On the other hand, it did recognize my excessively clever "only put a margin for the central decoration if it's present in the <slot>" with an if statement which, fair. My version was excessively clever, and revealed a gap in my knowledge about how lightDOM and shadowDOM slots interact. That gap has now been fixed with education.

Claude doesn't know anything

In the end, the only reason I have a coherent, consistent, and comprehensive code base is because I intend it to have coherent, consistent, and comprehensive code base. To make use of ClaudeAI to produce a code base other people might want to use, I had to be deeply knowledgable about HTML, CSS, Typescript, and Web Components. ClaudeAI's default attempts were florid, excessive, and broken. I had to edit a lot, but I was grateful to have a lot to edit.

But this is why ClaudeAI and "helpers" like it should be kept as far away from junior developers as possible. ClaudeAI cannot help you if you don't understand what you're trying to do. If you don't have experience and knowledge, you are not qualified to know if ClaudeAI's output is any good. And if you ask ClaudeAI to write the tests but don't know how to audit those, you're basically in a state of test collapse: the tests turn green because they agree with what the AI wrote, not because they match your intent.

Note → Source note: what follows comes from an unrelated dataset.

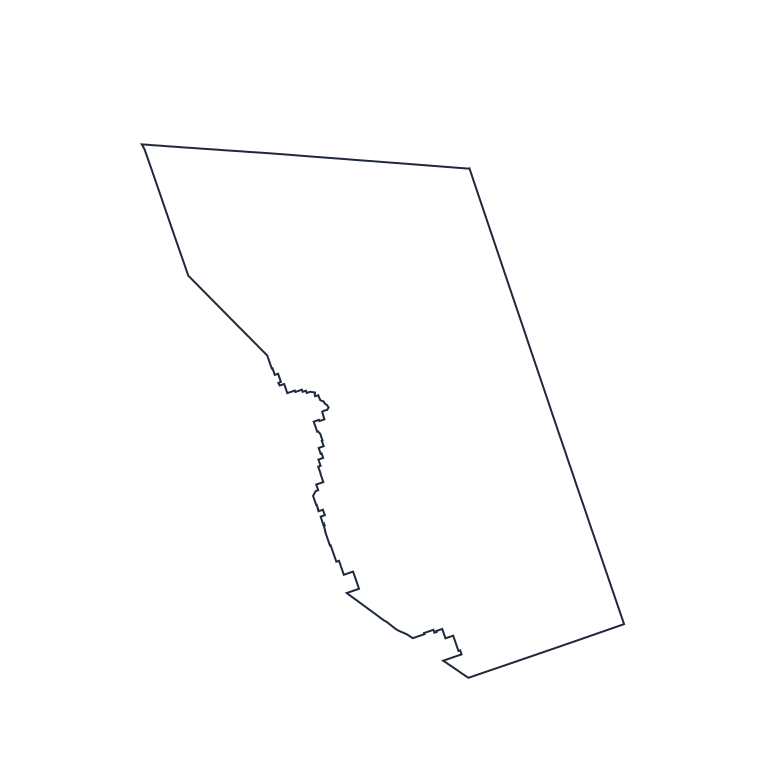 Yilgarn, Western Australia, Australia (Robinson projection), rotated 341°
{"feature_id": "25037944B56581938984526", "entity_name": "Yilgarn", "entity_type": "district", "adm_level": 2, "iso_a3": "AUS", "parent_name": "Australia", "parent_adm1": "Western Australia", "projection": "robinson", "projection_center": [119.083, -30.908], "detail": "fine", "context": "isolated", "style": "outline", "palette": "slate", "viewbox_px": 768, "rotation_deg": 341, "n_neighbors": 0, "source": "geoboundaries", "source_scale": "gbopen_adm2", "svg_char_len": 3903}
<svg xmlns="http://www.w3.org/2000/svg" viewBox="0 0 768 768"><g transform="rotate(341 384 384)"><path d="M535.0,207.9L534.1,207.9L533.4,207.6L532.7,207.3L529.0,205.7L507.8,196.5L440.1,167.2L435.4,165.2L417.5,157.4L416.4,156.9L414.0,155.9L392.4,146.6L379.3,140.9L368.1,136.0L348.6,127.6L345.7,126.4L342.9,125.2L337.1,122.8L334.3,121.6L332.3,120.8L326.6,118.3L323.7,117.1L320.9,115.9L315.1,113.5L310.4,111.5L306.5,109.9L305.6,109.4L304.6,109.0L302.7,108.2L300.8,107.4L298.9,106.6L295.1,105.0L291.3,103.4L289.3,102.6L288.4,102.2L287.4,101.8L282.7,99.7L281.7,99.3L280.7,98.9L276.9,97.3L273.1,95.7L270.2,94.5L266.4,92.8L261.7,90.8L257.8,89.2L255.0,88.0L252.1,86.7L248.3,85.1L244.5,83.5L242.6,82.7L238.8,81.0L234.9,79.4L233.0,78.6L233.2,79.4L234.0,84.3L234.1,104.9L234.1,114.1L234.1,130.6L234.1,146.0L234.1,156.2L234.1,166.5L234.1,176.8L234.2,204.1L234.2,217.8L263.9,279.7L270.9,294.2L282.9,319.1L282.9,331.1L282.9,332.8L283.7,332.8L283.7,339.8L287.2,339.8L287.2,342.6L287.2,348.5L284.5,348.5L284.4,348.6L284.9,351.5L289.6,351.5L289.6,354.8L289.6,357.3L289.6,361.1L297.6,361.2L297.6,362.7L298.6,362.7L304.5,362.6L304.5,364.9L308.0,364.9L308.0,367.3L311.6,367.3L316.0,369.6L314.9,371.8L314.9,373.2L318.2,373.2L318.2,374.9L318.5,378.6L321.3,380.9L321.5,382.8L323.2,385.5L323.3,385.6L324.0,388.2L321.7,390.0L318.6,389.7L316.5,390.1L316.2,396.5L316.2,398.0L315.2,398.0L310.8,398.0L310.8,396.7L305.3,396.7L305.3,407.3L306.1,407.2L307.5,410.5L307.5,413.1L307.5,417.4L306.7,417.4L306.7,419.5L306.7,423.2L304.5,423.2L301.4,423.2L301.4,429.3L302.4,429.3L302.4,434.1L297.4,434.1L297.4,440.7L294.9,440.7L294.9,448.1L294.7,448.4L294.7,450.5L294.7,457.0L288.6,457.0L287.2,457.0L287.2,461.3L287.2,463.0L284.6,463.0L283.9,463.6L281.9,465.4L281.2,466.1L280.5,466.7L280.5,468.7L280.5,470.7L280.5,471.9L280.5,476.3L281.0,476.3L281.0,480.8L280.7,480.8L280.7,483.0L285.3,483.0L285.3,486.5L285.4,488.8L280.9,488.8L280.8,497.3L281.2,497.1L281.1,497.3L281.1,497.5L281.3,497.6L281.5,497.6L281.8,497.6L281.9,498.0L281.9,498.5L280.9,498.6L280.8,501.4L280.3,504.9L280.5,504.9L280.3,506.3L280.3,519.1L281.0,519.1L281.1,536.5L282.0,536.5L283.2,536.5L283.9,536.5L283.9,537.5L283.9,551.3L287.4,551.3L293.7,551.3L293.7,560.6L293.7,565.2L293.7,569.5L292.0,569.5L287.3,569.5L280.7,569.5L282.5,572.2L282.7,572.4L283.3,573.3L285.6,576.6L286.6,578.1L287.2,578.8L288.7,581.0L290.8,584.1L293.2,587.6L296.2,591.9L297.4,593.6L298.0,594.5L299.2,596.2L301.7,599.8L301.9,600.2L302.3,600.7L303.4,602.3L305.1,604.8L305.7,605.7L306.1,606.1L306.3,606.6L306.9,607.4L307.5,608.0L308.0,608.6L309.2,610.0L311.0,612.8L312.6,615.3L313.7,616.9L314.7,618.6L315.2,619.3L316.8,621.3L317.2,621.7L319.3,623.7L322.8,626.9L324.2,628.2L327.8,632.9L328.4,633.6L328.5,633.7L340.8,633.7L340.8,632.5L347.6,632.5L348.6,632.5L350.7,632.5L350.7,634.3L350.7,635.6L353.0,635.6L353.0,634.6L356.2,634.6L359.3,634.6L359.3,638.0L359.3,640.9L359.3,641.4L359.3,641.5L359.3,644.5L361.6,644.5L362.6,644.5L367.5,644.5L367.5,660.6L369.3,660.6L369.3,664.6L369.3,664.9L364.4,664.9L360.1,664.9L354.7,664.9L349.9,664.9L359.2,677.3L360.7,679.3L362.7,682.1L365.8,686.2L368.1,689.2L368.2,689.3L382.9,689.3L431.3,689.4L447.0,689.4L454.3,689.4L456.3,689.4L471.5,689.4L472.4,689.4L478.9,689.4L481.0,689.4L532.8,689.2L532.9,650.2L533.0,609.9L533.0,607.0L533.0,601.9L533.0,600.9L533.0,589.7L533.0,588.6L533.0,584.6L533.0,581.4L533.0,580.4L533.1,568.8L533.1,567.7L533.1,557.2L533.1,556.2L533.1,544.6L533.1,543.6L533.2,532.0L533.2,531.0L533.2,519.4L533.2,516.3L533.2,515.2L533.2,513.1L533.2,512.0L533.3,509.9L533.3,508.9L533.3,506.8L533.3,505.7L533.3,503.6L533.3,502.6L533.3,494.2L533.3,493.1L533.3,491.0L533.3,490.0L533.3,487.9L533.3,486.8L533.3,484.7L533.4,480.5L533.4,478.4L533.4,477.4L533.4,474.2L533.4,472.1L533.4,469.0L533.4,468.5L533.5,457.1L533.8,397.4L534.0,374.7L534.1,345.0L534.3,313.2L534.5,281.3L534.6,264.3L534.8,230.9L535.0,207.9Z" fill="none" stroke="#1e293b" stroke-width="2"/></g></svg>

And if you can't read the tests, well, then you have no idea if the code base accurately matches your intent.

Claude doesn't intend.

When you're handed a piece of code to review, you think, "Does this do what the other person intends it to do? If not, what mistakes did they make?"

Intent is what gives code conceptual coherence, even if it's broken. The other person had intent, an idea about how the task should be completed, how the code should work. The other person tried.

AIs have no intent. Not even in the video game sense of "That guy intends to shoot me!" Developer give game avatars apparent coherence by putting intent behind those behaviors. The best thing you can say about an AI is that the code creates conversation that seem to have intent, but the developer doesn't even intend that. All the code does, down deep, is stitch together elements of text that stastically match what you type in against a host of prepared contextual statistics that seem to lead to a conclusion.

But the AI didn't intend for that. Nobody did. It's an emergent property of statistics on how humans write stuff.

When you're reviewing AI-provided code, you cannot say, "What as the intent?" Because there was no intent. Without intent, there's no coherence. There are just patterns gathered statistically, with a few random numbers tossed in to give it "lifelike" responses and to give users a chance to say "Try again," roll the dice and maybe come up with a better response a second time.

ClaudeAI Sonnet (the code version of their AI) has fed on a steady diet of GitHub projects. And lots of those projects are half-assed, or tutorials that leave out a lot, or student projects that aren't intended to be production-ready. "Vibe coding" is feeding off of those projects with only minimal intervention (and often minimal experience and education!). To get utility out of an AI you need years of experience in the thing you're asking the AI to help you with. Experience you simply will not get if you depend on AI.

Code-reviewing AI code is infuriating to experienced developers because that intent is lacking. You have to puzzle out "What the hell is this part about?" and sometimes, sometimes, AI can explain what that piece does, but it cannot tell you why it put it there in the first place.

After all, the statistics just said, "Yeah, that might look convincing. But it's not intended to."